• _What needs to be done_
Give the listing from its start through the line that contains "nos programmes à". Swap "Casa central" for "Oficina central" and leave everything else unchanged.
___
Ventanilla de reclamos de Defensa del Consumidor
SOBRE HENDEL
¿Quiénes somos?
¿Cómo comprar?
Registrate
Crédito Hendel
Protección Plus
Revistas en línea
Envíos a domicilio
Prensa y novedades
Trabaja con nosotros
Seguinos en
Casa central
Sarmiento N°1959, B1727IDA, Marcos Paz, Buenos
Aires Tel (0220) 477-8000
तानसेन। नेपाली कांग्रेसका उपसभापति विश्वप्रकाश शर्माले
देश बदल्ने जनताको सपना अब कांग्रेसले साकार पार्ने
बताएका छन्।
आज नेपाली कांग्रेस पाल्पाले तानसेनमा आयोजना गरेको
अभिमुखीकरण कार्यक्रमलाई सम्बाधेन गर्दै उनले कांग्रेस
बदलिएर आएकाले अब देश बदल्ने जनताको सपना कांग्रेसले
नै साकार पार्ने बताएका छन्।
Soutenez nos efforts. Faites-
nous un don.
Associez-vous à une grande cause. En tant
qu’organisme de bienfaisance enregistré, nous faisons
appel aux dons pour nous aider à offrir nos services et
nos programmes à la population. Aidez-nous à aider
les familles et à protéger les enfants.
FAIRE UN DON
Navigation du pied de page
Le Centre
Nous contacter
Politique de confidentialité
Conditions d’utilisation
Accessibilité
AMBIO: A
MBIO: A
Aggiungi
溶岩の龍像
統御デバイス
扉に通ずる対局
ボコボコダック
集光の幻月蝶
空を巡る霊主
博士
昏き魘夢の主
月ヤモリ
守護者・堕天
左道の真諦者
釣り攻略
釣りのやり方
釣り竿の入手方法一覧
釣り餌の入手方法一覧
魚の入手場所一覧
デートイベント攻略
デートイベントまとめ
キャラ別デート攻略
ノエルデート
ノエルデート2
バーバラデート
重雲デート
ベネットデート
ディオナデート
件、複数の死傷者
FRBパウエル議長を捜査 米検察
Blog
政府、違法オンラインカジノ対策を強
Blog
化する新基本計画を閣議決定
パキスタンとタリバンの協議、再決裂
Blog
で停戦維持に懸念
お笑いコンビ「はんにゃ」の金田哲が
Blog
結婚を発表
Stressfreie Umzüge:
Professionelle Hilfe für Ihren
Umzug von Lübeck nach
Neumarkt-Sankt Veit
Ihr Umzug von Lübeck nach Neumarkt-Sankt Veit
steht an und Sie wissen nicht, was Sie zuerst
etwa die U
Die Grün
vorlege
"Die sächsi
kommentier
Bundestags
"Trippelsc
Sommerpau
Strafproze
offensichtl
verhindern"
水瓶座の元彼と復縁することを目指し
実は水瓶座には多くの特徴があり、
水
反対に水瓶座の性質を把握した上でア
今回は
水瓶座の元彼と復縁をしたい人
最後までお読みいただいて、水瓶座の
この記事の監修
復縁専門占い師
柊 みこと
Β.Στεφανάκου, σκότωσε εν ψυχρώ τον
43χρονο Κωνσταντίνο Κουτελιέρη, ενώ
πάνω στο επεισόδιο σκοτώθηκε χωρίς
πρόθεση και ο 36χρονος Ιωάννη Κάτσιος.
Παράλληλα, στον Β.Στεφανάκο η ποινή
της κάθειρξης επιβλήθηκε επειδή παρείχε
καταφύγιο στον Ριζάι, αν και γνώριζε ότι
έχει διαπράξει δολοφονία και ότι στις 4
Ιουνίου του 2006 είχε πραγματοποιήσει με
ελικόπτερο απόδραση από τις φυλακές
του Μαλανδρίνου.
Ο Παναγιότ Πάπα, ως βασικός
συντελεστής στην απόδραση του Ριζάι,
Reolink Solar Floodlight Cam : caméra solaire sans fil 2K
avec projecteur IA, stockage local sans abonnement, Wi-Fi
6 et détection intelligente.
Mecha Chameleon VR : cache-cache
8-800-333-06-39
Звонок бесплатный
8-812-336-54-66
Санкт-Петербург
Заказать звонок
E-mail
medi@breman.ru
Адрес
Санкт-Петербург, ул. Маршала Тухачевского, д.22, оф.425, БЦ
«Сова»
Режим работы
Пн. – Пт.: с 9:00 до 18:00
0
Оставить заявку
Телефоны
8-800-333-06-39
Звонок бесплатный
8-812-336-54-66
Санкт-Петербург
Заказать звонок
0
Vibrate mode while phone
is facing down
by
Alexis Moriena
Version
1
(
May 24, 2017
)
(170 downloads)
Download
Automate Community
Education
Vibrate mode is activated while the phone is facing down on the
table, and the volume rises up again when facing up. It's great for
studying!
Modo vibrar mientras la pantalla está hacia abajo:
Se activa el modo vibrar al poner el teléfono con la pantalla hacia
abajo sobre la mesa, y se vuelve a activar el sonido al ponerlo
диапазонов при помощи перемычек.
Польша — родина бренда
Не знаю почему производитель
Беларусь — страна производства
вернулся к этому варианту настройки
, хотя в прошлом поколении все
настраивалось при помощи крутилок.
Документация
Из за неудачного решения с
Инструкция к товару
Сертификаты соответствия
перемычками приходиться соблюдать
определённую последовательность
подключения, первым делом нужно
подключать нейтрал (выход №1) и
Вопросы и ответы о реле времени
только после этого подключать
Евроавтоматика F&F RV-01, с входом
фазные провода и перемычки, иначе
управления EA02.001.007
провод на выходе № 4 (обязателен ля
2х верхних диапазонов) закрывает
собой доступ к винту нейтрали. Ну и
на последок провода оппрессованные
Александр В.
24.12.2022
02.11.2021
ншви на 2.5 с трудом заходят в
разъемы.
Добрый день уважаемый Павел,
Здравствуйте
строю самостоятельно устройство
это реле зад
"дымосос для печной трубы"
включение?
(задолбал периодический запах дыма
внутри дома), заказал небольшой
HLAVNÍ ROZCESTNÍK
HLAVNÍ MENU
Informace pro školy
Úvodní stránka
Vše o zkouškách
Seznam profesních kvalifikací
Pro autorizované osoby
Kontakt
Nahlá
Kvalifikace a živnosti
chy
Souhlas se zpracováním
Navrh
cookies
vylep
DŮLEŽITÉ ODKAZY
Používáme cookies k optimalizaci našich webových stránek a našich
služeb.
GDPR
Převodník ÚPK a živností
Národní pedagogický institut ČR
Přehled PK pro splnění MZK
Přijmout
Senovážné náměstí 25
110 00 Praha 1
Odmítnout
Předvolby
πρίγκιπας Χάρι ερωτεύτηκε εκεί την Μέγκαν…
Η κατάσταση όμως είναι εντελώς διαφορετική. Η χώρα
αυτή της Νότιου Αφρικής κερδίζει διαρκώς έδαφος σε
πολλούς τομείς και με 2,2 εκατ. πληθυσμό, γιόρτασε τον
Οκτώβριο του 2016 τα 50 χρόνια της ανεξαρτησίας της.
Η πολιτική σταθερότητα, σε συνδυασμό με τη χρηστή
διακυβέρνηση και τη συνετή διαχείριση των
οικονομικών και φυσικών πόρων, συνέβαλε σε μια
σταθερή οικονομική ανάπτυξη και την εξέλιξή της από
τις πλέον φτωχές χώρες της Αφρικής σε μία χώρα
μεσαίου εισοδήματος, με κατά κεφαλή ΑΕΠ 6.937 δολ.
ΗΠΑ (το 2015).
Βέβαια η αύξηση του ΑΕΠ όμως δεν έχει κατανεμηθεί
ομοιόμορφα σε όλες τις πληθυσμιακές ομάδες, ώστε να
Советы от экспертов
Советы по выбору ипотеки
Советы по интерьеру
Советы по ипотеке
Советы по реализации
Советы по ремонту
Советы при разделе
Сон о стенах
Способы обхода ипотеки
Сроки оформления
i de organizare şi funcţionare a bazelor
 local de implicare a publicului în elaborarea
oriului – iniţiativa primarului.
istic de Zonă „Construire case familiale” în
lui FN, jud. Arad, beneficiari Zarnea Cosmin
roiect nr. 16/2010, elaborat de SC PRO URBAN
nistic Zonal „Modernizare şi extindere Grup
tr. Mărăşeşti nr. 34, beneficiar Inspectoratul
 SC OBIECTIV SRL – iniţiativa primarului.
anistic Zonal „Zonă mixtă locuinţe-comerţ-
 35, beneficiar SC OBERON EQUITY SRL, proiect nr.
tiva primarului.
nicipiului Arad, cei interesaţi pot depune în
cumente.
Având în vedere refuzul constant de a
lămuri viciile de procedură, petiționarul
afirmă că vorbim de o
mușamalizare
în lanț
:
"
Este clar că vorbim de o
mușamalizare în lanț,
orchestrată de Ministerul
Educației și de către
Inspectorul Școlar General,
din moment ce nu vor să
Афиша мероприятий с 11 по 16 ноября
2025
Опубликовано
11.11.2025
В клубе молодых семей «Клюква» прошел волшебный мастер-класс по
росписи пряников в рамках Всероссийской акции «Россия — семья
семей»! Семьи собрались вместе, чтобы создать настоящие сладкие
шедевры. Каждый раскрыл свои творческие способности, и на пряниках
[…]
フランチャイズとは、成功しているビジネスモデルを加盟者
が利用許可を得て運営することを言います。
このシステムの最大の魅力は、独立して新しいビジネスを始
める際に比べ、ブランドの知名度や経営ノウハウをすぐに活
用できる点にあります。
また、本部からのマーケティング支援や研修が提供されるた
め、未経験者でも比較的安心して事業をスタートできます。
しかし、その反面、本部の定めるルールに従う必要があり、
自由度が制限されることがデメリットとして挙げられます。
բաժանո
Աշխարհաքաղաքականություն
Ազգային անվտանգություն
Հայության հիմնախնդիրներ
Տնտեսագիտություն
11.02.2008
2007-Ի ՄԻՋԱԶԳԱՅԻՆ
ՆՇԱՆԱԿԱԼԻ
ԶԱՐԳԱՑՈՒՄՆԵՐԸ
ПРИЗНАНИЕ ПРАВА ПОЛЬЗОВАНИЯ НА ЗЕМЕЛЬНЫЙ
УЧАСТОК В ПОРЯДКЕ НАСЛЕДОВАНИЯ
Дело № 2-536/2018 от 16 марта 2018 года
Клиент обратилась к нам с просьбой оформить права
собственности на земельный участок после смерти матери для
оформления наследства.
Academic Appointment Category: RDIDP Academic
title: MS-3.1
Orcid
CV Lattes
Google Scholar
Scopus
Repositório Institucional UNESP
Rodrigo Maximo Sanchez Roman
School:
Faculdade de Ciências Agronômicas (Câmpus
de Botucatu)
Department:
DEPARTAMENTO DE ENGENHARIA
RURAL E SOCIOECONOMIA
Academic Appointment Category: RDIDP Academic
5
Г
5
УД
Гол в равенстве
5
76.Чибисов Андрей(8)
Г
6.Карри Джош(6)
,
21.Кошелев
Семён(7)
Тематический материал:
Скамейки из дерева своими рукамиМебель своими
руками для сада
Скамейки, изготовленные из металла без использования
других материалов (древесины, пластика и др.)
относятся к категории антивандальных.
___
• _Problem solution_
Ventanilla de reclamos de Defensa del Consumidor
SOBRE HENDEL
¿Quiénes somos?
¿Cómo comprar?
Registrate
Crédito Hendel
Protección Plus
Revistas en línea
Envíos a domicilio
Prensa y novedades
Trabaja con nosotros
Seguinos en
Oficina central
Sarmiento N°1959, B1727IDA, Marcos Paz, Buenos
Aires Tel (0220) 477-8000
तानसेन। नेपाली कांग्रेसका उपसभापति विश्वप्रकाश शर्माले
देश बदल्ने जनताको सपना अब कांग्रेसले साकार पार्ने
बताएका छन्।
आज नेपाली कांग्रेस पाल्पाले तानसेनमा आयोजना गरेको
अभिमुखीकरण कार्यक्रमलाई सम्बाधेन गर्दै उनले कांग्रेस
बदलिएर आएकाले अब देश बदल्ने जनताको सपना कांग्रेसले
नै साकार पार्ने बताएका छन्।
Soutenez nos efforts. Faites-
nous un don.
Associez-vous à une grande cause. En tant
qu’organisme de bienfaisance enregistré, nous faisons
appel aux dons pour nous aider à offrir nos services et
nos programmes à la population. Aidez-nous à aider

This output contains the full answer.